I had made it to 27 without ever really giving much thought to my eyebrows, which are—yeah—bushy. Okay, even Eugene Levy-like. But that had never seemed like an issue before. Other than trying to make sure it always looked like I had two brows, I just let them be, doing their thing. It seemed odd, vain, and even unattractive for a man to fuss about his eyebrows.
Some of the most memorable idols of my youth were men with thick, even lush eyebrows. Peter Gallagher rightfully became a big-screen heartthrob at least in part because he seemed to stare right at the viewer from behind giant, unnaturally curved brows that told you exactly what he was thinking better than words could. Martin Scorsese’s wild, unkempt caterpillars added to his aura of unknowable genius. Same for Groucho Marx. They made you wonder, "What secrets are hiding in those brows?"
To be clear, I have nothing against my eyebrows. I like them. They add character. They make me me. But you don’t always want people to notice your eyebrows before anything else, or wonder what’s hiding in them. (Especially if you’re not Peter Gallagher.) Plus, as I got a little older, I noticed stray hairs poking up and out, curling away as if they wanted to escape my head. If I caught this unfortunate look in the mirror, I would try to put them back into place, but it wasn’t much use. My eyebrows had ideas of their own.
Which brings me back to my coworker. I had honestly never considered trimming or how I might even go about such a thing. Do you go to a salon? A spa? Does it involve threads or wax?
No, no, no, and no, unless you’re going for an extremely manicured look that will make people think you’re auditioning for a role on The CW. For everyone else, the procedure is simple, painless, and best of all, free and accomplished at home.
If your brows are getting out of hand, here’s what you should do, as shown to me by my coworker: Grab a pair of scissors—any scissors will work, but avoid giant shears more appropriate for gardening—and find a mirror.

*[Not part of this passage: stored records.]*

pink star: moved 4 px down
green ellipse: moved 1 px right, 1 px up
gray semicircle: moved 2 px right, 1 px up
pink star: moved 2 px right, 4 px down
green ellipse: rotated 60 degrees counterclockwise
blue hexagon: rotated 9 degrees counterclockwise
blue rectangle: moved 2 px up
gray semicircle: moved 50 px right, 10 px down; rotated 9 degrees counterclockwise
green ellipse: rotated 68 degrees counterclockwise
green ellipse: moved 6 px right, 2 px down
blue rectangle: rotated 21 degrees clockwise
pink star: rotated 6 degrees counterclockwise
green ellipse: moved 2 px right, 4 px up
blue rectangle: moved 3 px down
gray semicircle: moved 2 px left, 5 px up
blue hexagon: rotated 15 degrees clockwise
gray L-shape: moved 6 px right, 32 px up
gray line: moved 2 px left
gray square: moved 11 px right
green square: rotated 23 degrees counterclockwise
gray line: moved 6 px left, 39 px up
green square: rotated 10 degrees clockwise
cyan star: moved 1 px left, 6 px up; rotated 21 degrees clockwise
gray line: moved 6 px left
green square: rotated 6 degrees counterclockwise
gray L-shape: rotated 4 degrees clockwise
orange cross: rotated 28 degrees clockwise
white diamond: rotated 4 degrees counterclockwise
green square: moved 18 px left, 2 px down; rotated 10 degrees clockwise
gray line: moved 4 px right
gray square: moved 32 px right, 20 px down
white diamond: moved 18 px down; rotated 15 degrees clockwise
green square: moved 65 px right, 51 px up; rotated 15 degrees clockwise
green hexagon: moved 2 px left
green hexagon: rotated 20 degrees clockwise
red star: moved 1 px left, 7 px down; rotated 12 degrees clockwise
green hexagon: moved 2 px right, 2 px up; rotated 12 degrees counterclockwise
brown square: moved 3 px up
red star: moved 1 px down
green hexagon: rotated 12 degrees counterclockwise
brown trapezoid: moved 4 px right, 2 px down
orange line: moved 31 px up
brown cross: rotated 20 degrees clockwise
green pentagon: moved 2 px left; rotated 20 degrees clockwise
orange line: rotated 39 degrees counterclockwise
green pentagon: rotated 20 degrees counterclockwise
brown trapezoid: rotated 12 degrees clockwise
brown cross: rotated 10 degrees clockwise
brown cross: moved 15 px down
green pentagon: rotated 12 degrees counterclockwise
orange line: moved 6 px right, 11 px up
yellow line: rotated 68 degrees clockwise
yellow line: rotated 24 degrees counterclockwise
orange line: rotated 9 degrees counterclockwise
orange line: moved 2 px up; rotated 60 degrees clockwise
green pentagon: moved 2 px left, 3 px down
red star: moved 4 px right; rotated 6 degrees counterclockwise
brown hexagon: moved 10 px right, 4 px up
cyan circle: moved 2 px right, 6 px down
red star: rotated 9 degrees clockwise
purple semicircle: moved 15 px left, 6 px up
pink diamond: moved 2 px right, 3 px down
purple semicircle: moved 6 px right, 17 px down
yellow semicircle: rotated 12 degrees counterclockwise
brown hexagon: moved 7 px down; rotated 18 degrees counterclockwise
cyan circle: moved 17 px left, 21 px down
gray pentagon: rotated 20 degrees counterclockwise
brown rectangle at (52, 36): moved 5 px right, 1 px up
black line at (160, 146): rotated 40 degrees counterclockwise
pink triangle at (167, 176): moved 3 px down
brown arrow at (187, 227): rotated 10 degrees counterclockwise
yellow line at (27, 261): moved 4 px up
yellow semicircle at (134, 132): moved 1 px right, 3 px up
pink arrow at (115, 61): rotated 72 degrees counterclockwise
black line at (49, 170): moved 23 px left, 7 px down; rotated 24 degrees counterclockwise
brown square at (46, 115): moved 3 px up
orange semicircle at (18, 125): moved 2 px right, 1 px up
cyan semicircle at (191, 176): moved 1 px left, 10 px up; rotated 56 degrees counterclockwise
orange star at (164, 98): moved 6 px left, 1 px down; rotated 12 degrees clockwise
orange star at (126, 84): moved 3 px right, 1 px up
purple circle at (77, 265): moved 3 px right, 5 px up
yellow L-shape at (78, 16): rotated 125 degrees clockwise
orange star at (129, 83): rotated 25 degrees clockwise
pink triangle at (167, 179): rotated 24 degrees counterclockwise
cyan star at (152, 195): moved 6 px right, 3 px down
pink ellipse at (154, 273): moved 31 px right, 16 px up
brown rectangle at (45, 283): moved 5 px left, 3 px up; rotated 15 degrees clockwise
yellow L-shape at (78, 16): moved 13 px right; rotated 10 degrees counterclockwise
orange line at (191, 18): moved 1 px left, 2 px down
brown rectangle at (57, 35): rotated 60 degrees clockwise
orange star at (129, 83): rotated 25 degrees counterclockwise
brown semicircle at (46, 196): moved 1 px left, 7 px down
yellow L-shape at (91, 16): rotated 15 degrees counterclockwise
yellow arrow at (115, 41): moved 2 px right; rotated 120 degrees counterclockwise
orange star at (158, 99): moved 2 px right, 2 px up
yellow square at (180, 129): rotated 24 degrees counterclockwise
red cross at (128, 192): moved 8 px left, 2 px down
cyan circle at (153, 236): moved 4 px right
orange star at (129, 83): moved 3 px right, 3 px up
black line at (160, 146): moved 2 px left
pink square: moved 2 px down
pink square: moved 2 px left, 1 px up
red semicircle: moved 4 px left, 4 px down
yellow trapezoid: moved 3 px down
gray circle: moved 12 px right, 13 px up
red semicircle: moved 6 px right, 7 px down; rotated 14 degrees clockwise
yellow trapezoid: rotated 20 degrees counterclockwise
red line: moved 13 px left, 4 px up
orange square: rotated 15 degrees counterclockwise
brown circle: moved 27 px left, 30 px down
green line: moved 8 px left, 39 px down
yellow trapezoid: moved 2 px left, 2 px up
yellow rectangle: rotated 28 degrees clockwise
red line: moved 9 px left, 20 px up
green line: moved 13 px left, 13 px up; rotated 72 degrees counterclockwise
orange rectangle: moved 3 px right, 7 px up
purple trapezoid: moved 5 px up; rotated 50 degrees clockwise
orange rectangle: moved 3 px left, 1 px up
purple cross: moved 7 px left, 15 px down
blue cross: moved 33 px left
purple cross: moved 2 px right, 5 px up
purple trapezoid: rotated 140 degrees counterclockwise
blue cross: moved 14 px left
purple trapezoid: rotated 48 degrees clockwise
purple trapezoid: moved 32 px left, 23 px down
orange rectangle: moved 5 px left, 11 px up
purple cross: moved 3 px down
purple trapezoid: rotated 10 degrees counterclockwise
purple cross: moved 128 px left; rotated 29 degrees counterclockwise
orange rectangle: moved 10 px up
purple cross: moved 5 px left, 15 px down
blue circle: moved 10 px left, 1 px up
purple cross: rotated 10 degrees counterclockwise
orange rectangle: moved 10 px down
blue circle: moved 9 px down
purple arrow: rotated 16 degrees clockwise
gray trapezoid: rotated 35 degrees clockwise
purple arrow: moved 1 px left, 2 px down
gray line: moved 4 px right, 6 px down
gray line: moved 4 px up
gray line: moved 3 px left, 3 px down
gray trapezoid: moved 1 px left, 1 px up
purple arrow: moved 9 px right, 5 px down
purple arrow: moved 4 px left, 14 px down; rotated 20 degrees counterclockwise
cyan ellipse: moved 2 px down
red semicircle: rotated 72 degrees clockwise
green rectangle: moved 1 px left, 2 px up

Purposefully mess up your eyebrows so longer hairs shoot up above where they should be. Take the scissors and gingerly—it’s important not to overdo this—cut at the top of your brow line so the excess hair falls away.
And that’s it. Congratulations, you’ve taken care of your eyebrows.
There’s nothing wrong with a bushy brow. Quite the contrary. The key here is to keep your bushy eyebrows contained. In addition to the rule that you should have two brows, your brows should not distract from whatever else is happening on your face.
One man who clearly knows this is perpetually underrated actor Chris Pine, who finally distinguished himself from all the other Chris beefcakes of Hollywood and proved his worth to the masses in Wonder Woman, the second-biggest movie of the year. Pine excellently holds his own alongside Gal Gadot, pulling off a screwball chemistry that shines amid all the CGI-ed superhero and supervillain blasts.
The thick, arched, sandy-colored eyebrows certainly help him. Those are no pretty-boy brows. But notice that they are not wild, either. They are contained, civilized. I am confident in saying that Chris Pine, or someone in his inner sanctum, definitely trims his eyebrows. I am also confident in saying that as I looked up at Pine’s face in Wonder Woman, glowing on the big screen, I realized that I had even started to love my bushy eyebrows, too.